Heavy reductions in quotas for cod and other key species present major challenges for the Danish fishing industry next year.
‘With these Danish fishing quotas, there is a prospect of a financial storm for consumer fishing in the coming year. Danish fisheries are set to be hit hard financially with quotas reductions especially for cod in all waters,’ said Svend-Erik Andersen, chairman of the Danish Fishermen’s Association.
The expectation is that the Danish fishing industry will be under financial pressure next year, with quota reductions on cod in the North Sea, Skagerrak, Kattegat and in the Baltic Sea, with the reduction in cod alone potentially digging a one billion DKK hole in the industry’s turnover each quarter.
‘It will be a particularly difficult year for fishermen in the Baltic,’Svend-Erik Andersen said.
‘The Baltic Sea is particularly hard hit with large reductions in quotas on the most important species, cod, herring, sprat, salmon and plaice. In addition, there is a closed period for cod fishing in the western Baltic in February and March.’
The Danish Fishermen’s Association had put a great deal of effort into working with associations in the UK, Norway, Germany, the Netherlands and Belgium to put together a long-term set of measures to address the challenges of the cod fishery that would allow a less drastic reduction in the 2020 quotas that that proposed by the European Commission.
‘Unfortunately, the European Commission has not listened to input from the unified industry from all countries around the North Sea, which is very disappointing. Now we are risking these missing cod quotas preventing us from utilising other quotas. If we cannot do that, the decline in fisheries turnover in 2020 will unfortunately be even greater.’
For industrial fisheries, the quotas for sandeel and sprat will be decided in the first half of 2020.
‘After the unnecessarily low quotas for the last few years, we are going to need a good industrial fishery in 2020,’ he said.
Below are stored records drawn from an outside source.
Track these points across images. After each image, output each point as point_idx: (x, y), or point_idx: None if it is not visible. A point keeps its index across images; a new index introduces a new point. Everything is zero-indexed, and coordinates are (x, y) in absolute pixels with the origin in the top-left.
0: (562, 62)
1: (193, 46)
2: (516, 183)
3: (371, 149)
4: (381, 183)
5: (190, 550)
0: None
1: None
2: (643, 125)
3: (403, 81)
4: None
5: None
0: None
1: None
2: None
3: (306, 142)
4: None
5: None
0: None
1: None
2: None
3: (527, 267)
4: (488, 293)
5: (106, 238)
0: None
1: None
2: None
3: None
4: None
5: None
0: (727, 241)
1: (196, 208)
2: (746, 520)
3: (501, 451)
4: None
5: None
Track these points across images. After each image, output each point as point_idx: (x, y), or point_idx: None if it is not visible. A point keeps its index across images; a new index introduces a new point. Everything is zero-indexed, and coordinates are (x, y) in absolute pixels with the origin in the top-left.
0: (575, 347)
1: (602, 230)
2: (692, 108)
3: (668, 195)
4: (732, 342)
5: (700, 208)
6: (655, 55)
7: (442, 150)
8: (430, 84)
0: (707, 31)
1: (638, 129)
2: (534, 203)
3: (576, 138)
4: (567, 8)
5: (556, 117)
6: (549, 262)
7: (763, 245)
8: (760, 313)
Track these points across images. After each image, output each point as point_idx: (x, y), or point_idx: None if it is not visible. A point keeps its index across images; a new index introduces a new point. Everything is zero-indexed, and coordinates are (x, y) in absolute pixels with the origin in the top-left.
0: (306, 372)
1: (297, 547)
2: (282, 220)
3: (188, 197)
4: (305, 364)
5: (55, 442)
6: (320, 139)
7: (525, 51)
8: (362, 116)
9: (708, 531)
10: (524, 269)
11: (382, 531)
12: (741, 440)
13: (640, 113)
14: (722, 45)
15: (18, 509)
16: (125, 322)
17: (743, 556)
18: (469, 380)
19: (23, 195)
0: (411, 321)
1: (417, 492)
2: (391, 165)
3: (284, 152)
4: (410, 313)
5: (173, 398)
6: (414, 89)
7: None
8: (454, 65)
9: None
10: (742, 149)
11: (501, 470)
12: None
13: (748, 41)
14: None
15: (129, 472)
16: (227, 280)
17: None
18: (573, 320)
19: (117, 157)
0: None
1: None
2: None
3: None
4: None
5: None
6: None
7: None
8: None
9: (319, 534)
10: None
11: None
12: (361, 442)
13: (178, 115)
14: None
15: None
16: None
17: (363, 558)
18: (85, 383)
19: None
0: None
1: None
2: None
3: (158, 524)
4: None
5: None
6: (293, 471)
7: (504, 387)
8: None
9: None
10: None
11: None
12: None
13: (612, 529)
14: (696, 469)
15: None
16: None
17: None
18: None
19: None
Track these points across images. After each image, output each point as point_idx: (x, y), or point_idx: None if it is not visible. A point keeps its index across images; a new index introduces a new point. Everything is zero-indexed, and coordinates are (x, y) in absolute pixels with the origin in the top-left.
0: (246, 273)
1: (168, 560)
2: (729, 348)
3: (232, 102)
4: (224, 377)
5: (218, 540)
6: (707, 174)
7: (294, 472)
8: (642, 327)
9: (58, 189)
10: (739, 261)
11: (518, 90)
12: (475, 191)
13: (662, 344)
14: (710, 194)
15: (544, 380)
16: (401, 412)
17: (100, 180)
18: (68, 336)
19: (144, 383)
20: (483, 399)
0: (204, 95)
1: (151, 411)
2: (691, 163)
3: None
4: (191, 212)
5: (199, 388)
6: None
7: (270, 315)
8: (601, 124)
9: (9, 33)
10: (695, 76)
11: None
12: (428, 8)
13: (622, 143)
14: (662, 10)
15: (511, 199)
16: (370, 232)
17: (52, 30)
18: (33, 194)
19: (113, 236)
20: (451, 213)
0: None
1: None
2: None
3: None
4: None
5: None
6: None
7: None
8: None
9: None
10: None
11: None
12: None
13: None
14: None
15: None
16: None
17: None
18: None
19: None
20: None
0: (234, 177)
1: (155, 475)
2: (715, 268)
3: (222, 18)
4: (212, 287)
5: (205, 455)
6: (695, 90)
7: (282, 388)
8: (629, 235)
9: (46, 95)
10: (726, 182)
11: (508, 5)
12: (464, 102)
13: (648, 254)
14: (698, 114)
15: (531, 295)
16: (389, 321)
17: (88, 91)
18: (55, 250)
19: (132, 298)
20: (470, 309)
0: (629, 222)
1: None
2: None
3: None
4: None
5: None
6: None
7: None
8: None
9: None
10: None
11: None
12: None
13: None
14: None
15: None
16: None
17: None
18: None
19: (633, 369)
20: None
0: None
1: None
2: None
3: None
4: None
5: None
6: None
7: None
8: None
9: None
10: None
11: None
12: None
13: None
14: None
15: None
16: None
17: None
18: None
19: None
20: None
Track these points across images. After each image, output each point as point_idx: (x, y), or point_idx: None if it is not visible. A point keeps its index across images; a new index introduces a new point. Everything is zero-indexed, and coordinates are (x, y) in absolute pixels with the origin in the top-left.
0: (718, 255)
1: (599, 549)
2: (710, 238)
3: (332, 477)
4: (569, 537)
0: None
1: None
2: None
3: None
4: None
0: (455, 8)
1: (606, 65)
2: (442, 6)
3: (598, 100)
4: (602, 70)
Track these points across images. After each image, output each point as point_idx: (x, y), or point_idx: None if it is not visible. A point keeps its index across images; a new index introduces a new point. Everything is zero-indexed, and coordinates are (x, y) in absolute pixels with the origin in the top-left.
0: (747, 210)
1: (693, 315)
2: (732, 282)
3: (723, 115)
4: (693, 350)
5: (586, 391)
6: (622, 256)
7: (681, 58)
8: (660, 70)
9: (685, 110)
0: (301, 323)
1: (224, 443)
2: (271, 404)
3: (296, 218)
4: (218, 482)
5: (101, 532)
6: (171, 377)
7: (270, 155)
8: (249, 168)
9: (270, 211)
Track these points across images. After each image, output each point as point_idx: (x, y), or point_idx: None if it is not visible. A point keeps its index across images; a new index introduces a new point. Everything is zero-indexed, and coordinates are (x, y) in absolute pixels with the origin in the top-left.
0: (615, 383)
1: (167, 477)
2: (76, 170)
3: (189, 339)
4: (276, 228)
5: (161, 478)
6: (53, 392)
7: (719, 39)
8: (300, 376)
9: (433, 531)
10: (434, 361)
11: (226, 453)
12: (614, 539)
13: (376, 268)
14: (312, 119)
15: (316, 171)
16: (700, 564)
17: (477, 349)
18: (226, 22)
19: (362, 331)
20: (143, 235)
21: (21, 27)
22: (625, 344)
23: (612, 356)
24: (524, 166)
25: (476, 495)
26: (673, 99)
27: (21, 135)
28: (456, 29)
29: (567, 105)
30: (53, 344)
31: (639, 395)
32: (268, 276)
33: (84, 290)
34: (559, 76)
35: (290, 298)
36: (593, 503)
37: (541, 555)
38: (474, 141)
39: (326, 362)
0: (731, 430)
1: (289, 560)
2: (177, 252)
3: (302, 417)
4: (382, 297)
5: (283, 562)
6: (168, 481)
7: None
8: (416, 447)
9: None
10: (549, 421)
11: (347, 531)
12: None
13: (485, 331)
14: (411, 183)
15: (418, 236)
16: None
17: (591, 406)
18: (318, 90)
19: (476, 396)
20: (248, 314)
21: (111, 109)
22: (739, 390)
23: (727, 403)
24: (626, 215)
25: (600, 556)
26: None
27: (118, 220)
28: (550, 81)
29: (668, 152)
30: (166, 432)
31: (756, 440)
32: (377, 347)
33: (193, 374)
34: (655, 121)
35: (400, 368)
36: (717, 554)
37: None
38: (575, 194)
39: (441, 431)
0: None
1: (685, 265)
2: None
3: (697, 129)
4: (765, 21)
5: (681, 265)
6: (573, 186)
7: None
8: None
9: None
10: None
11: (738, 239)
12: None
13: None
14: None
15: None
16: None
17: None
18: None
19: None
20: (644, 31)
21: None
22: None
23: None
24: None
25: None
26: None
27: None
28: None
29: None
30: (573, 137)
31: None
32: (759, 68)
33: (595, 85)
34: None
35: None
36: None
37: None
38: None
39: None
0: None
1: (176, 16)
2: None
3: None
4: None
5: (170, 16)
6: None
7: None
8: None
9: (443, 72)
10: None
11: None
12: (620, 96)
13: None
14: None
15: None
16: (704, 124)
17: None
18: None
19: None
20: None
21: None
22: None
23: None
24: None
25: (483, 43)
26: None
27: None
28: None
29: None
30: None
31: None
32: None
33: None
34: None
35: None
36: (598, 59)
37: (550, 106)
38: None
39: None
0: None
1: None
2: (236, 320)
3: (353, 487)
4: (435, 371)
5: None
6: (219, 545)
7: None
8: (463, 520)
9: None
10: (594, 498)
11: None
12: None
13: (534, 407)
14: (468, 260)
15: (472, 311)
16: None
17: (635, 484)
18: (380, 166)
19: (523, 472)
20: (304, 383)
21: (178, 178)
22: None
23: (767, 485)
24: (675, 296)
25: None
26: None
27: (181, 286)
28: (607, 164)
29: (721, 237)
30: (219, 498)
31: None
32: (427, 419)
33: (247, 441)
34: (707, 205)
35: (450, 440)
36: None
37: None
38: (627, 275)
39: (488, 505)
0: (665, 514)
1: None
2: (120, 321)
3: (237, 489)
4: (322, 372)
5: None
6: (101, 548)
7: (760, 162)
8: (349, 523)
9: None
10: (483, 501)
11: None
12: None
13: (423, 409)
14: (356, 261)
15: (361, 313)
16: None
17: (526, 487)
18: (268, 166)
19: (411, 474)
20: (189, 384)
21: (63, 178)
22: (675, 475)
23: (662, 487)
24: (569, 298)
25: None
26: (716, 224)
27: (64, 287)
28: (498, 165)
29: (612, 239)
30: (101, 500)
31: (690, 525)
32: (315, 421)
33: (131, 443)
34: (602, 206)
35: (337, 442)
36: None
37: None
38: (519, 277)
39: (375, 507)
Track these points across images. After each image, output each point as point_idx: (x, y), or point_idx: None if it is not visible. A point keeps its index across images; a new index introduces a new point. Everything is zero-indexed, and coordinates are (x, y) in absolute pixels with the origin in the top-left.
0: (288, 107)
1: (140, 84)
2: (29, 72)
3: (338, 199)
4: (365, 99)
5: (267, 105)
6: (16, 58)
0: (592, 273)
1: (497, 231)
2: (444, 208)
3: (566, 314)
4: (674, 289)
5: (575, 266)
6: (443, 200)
‘Sandeel and sprat quotas were sharply reduced in 2019 despite the fact that there was plenty of fish out there. That must not happen in 2020. These low quotas have hit industrial fishermen, ports and fishmeal and fish oil factories hard,’ Svend-Erik Andersen said, commenting that over the past few years, Danish fishing has shown an optimism that has resulted in newbuildings and modernisation of existing vessels.
‘Parts of the Danish fishing fleet have been modernised and ready for the future, but there is concern about how things are going to be in the coming years. It is not just Brexit that has been haunting us for a long time – it’s also the very unstable quotas that have been up and down like a yo-yo to an extent that makes it difficult for the industry to make any plans.
Added to this come plans for camera monitoring of Danish fishing vessels in the Kattegat.
‘This is not the way to ensure continued sustainable Danish fishing,’ Svend-Erik Andersen said.
‘We need peace and stability. There is no need for new management measures and experiments on Danish fisheries.’